DATA SHOWN section start
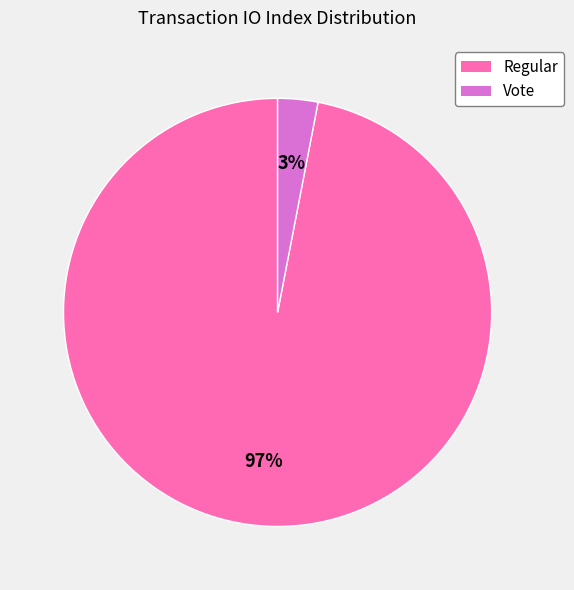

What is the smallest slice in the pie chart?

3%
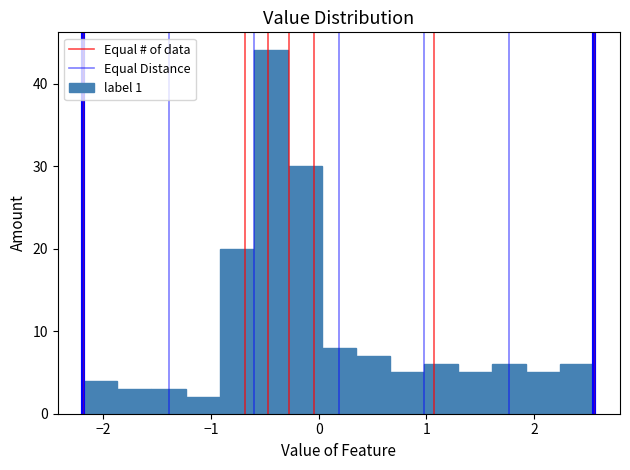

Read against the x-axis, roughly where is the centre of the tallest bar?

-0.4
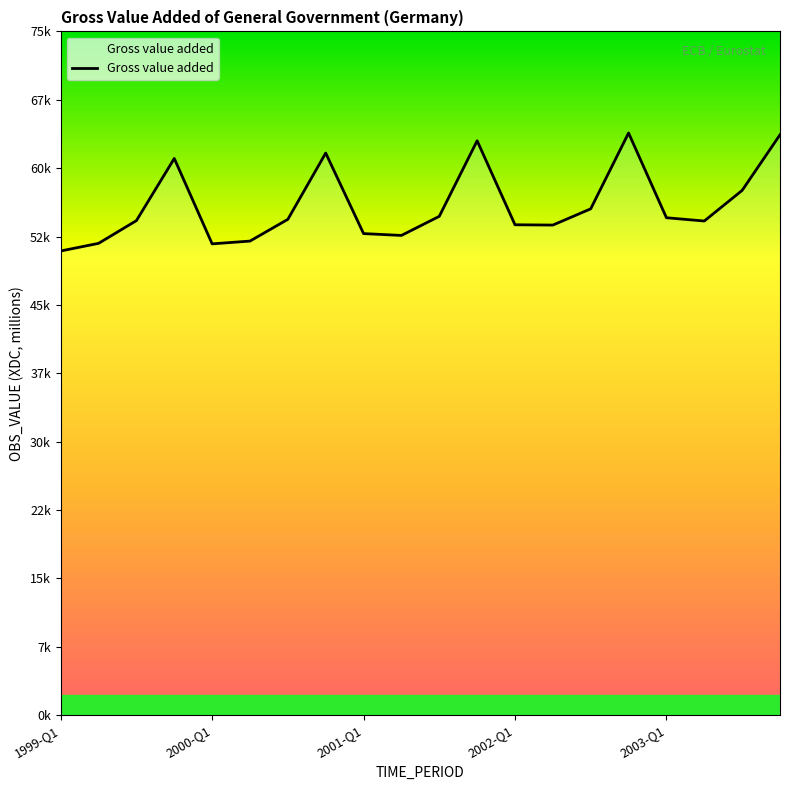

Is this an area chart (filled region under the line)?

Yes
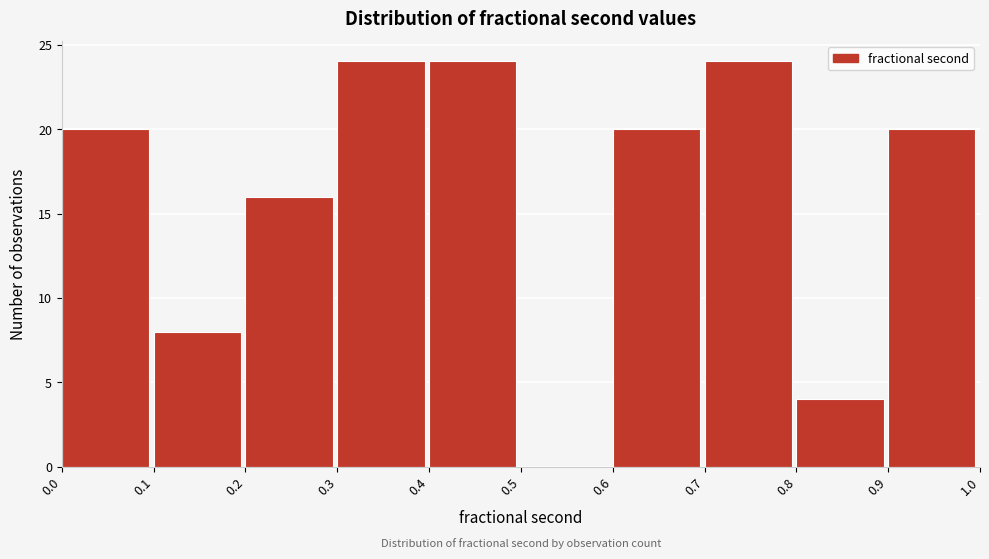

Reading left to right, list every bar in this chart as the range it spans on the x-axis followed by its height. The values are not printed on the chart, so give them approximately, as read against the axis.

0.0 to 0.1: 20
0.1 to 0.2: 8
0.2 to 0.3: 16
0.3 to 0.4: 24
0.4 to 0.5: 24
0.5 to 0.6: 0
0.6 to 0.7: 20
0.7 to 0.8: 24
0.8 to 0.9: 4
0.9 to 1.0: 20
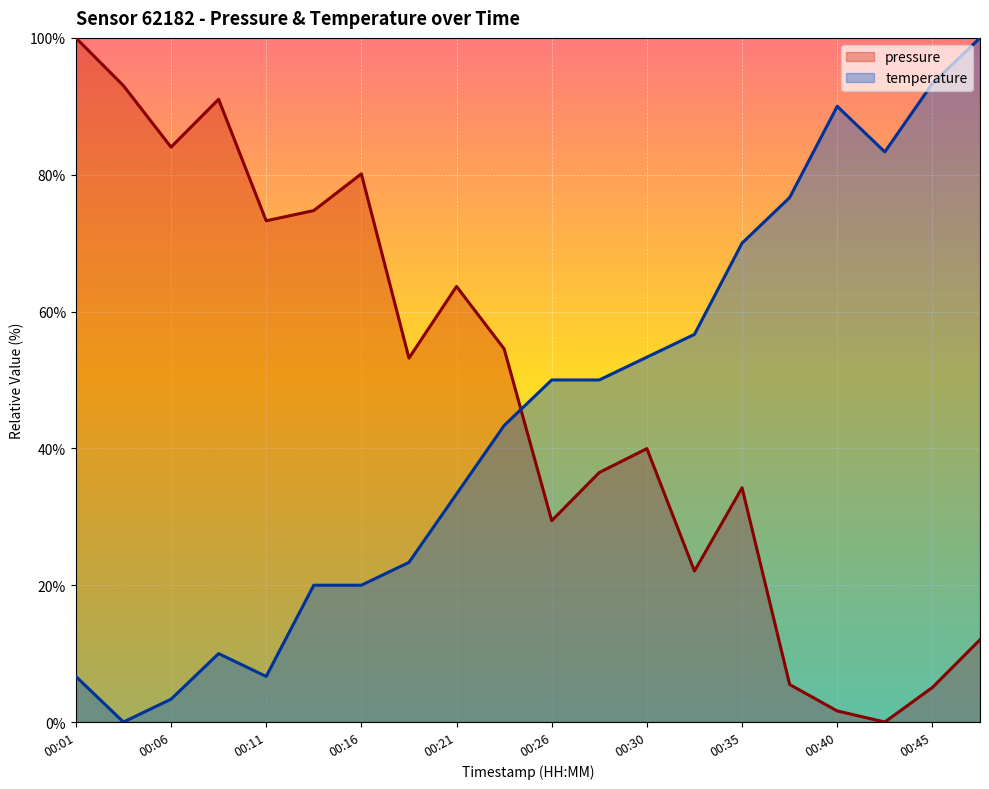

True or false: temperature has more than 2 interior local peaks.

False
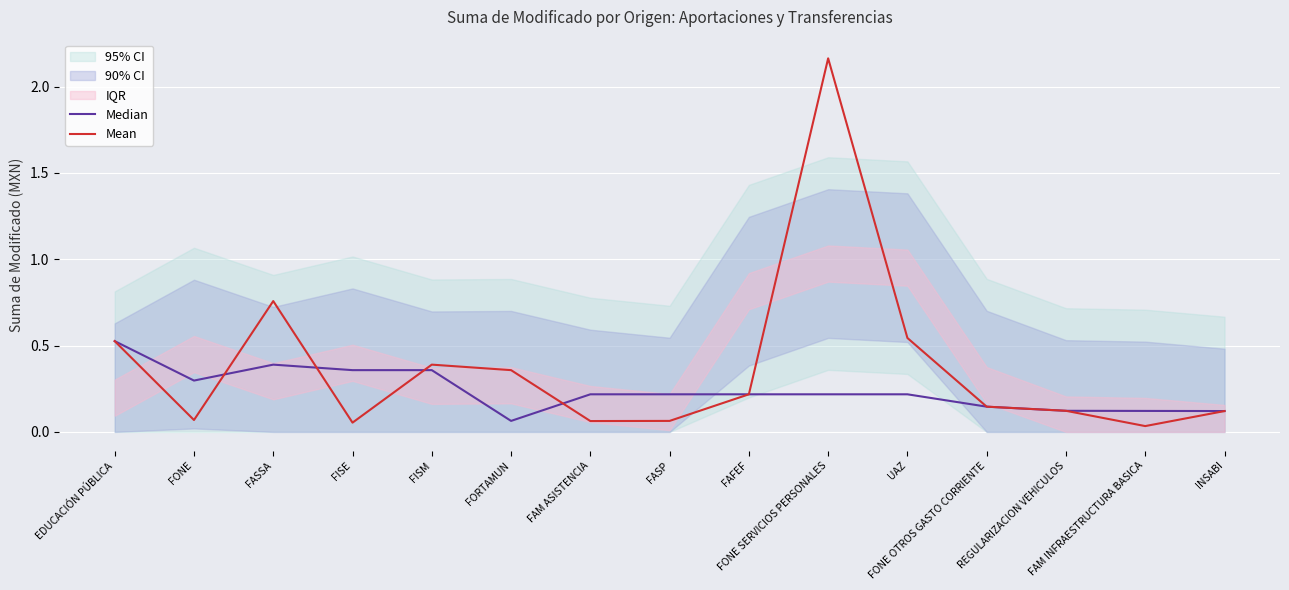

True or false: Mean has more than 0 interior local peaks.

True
DATA SHOWN section end
• TASK OBJECTIVE: Copy the records word for word, from the line containing "Read against the x-axis, roughly" through the end of the records, with that line included. Leave the pictures out of the copy.

• FINISHED TASK:
Read against the x-axis, roughly where is the centre of the tallest bar?

-0.4

Is this an area chart (filled region under the line)?

Yes

Reading left to right, list every bar in this chart as the range it spans on the x-axis followed by its height. The values are not printed on the chart, so give them approximately, as read against the axis.

0.0 to 0.1: 20
0.1 to 0.2: 8
0.2 to 0.3: 16
0.3 to 0.4: 24
0.4 to 0.5: 24
0.5 to 0.6: 0
0.6 to 0.7: 20
0.7 to 0.8: 24
0.8 to 0.9: 4
0.9 to 1.0: 20

True or false: temperature has more than 2 interior local peaks.

False

True or false: Mean has more than 0 interior local peaks.

True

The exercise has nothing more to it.